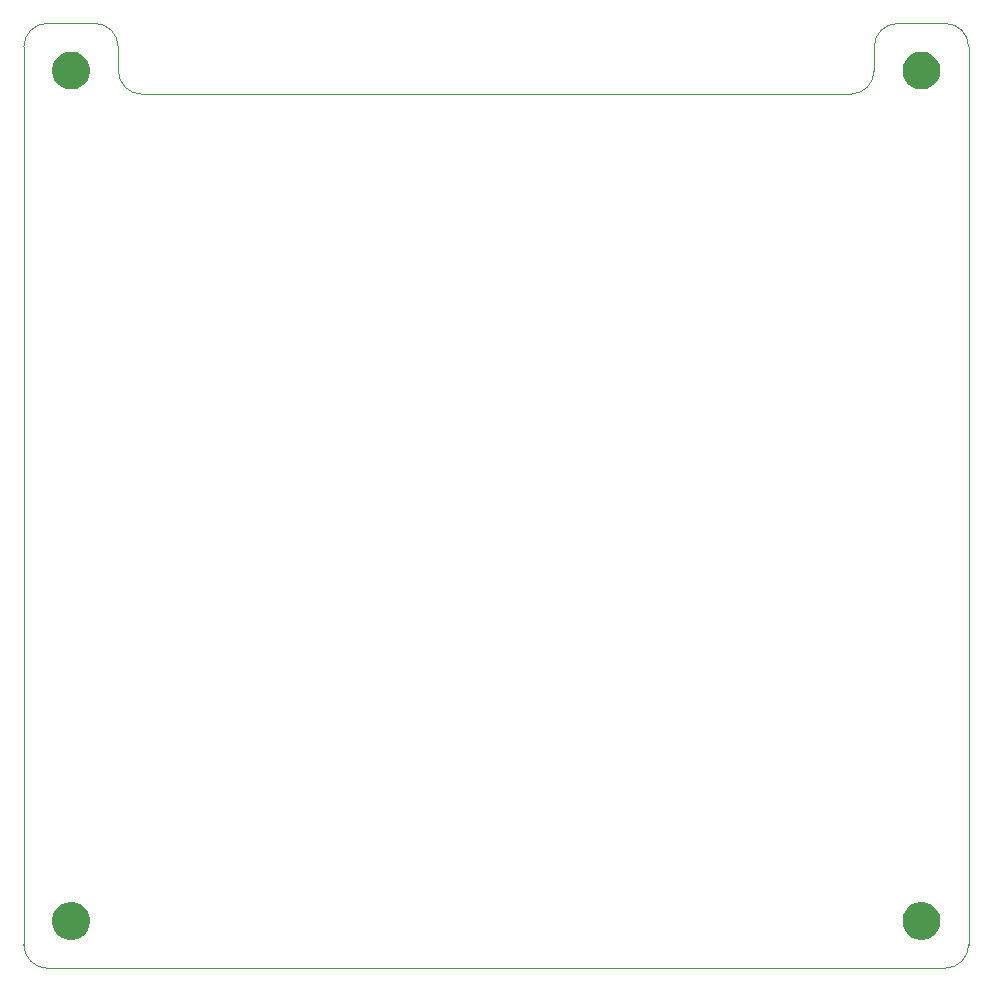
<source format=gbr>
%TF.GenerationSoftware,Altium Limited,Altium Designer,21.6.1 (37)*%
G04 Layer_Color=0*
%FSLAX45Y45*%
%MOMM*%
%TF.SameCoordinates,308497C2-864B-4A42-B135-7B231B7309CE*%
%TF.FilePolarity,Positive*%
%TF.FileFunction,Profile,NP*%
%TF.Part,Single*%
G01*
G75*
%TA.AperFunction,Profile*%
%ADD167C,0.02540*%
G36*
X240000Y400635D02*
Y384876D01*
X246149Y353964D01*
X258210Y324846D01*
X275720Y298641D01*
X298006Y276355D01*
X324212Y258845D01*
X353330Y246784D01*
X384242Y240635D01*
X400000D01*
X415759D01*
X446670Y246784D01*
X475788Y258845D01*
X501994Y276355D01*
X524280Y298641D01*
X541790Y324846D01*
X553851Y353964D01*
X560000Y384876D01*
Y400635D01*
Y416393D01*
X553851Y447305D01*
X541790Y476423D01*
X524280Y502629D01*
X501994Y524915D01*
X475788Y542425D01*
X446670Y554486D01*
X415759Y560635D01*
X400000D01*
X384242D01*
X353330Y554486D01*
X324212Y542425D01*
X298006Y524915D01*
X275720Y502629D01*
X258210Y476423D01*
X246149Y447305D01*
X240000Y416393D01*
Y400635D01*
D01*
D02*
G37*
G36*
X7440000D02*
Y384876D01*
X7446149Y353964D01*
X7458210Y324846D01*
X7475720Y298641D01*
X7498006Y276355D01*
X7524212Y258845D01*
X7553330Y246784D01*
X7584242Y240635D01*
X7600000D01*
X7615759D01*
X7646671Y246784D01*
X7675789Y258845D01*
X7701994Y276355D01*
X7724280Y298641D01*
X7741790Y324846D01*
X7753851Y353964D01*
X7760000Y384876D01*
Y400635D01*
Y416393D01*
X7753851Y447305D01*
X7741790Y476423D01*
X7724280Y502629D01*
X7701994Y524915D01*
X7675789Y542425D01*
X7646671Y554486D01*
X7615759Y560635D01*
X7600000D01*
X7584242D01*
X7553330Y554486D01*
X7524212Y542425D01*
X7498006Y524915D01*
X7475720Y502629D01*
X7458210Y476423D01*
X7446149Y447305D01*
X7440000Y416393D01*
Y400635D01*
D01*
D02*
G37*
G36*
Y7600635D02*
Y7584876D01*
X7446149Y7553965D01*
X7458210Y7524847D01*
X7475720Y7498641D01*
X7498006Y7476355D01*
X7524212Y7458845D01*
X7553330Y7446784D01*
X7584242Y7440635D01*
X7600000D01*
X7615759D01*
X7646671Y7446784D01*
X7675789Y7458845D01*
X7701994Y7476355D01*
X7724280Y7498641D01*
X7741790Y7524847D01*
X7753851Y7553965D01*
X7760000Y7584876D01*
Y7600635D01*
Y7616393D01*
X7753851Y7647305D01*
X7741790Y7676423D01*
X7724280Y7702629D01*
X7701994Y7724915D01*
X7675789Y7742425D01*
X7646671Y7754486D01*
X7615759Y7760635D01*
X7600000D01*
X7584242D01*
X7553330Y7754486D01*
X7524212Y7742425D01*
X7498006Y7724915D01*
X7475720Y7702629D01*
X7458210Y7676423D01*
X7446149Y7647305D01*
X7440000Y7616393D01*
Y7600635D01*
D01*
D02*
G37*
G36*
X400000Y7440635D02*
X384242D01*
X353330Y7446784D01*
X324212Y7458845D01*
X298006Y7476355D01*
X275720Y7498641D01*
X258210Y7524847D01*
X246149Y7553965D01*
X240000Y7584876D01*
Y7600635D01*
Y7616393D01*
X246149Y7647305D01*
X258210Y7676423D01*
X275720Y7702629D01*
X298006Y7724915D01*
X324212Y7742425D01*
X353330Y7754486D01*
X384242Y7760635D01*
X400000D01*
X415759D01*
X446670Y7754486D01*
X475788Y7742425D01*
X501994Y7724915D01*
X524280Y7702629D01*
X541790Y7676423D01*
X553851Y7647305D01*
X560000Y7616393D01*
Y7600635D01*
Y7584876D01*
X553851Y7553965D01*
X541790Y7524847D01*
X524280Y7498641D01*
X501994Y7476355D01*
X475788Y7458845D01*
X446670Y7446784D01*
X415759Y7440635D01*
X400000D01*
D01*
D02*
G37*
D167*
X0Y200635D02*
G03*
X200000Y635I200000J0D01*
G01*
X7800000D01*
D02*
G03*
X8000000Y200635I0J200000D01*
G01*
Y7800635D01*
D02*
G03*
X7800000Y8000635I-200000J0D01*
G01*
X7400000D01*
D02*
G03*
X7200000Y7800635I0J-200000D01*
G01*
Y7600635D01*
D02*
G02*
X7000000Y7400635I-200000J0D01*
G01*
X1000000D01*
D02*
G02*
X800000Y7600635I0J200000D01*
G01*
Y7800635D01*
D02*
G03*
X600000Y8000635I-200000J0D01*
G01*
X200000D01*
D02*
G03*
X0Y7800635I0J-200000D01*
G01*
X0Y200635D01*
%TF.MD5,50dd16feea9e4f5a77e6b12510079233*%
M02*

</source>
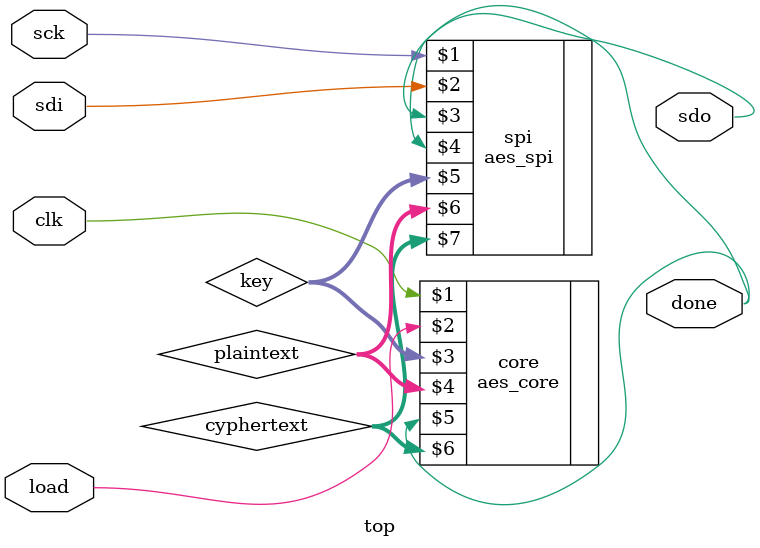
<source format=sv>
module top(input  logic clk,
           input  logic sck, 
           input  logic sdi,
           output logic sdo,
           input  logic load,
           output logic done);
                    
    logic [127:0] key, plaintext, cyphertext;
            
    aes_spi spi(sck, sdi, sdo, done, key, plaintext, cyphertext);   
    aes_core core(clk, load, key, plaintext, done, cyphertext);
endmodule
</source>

....

## TASK
Tally of lines with the word "load": work out how many lines in the records hold it, and give that number only.

## SOLUTION BELOW
2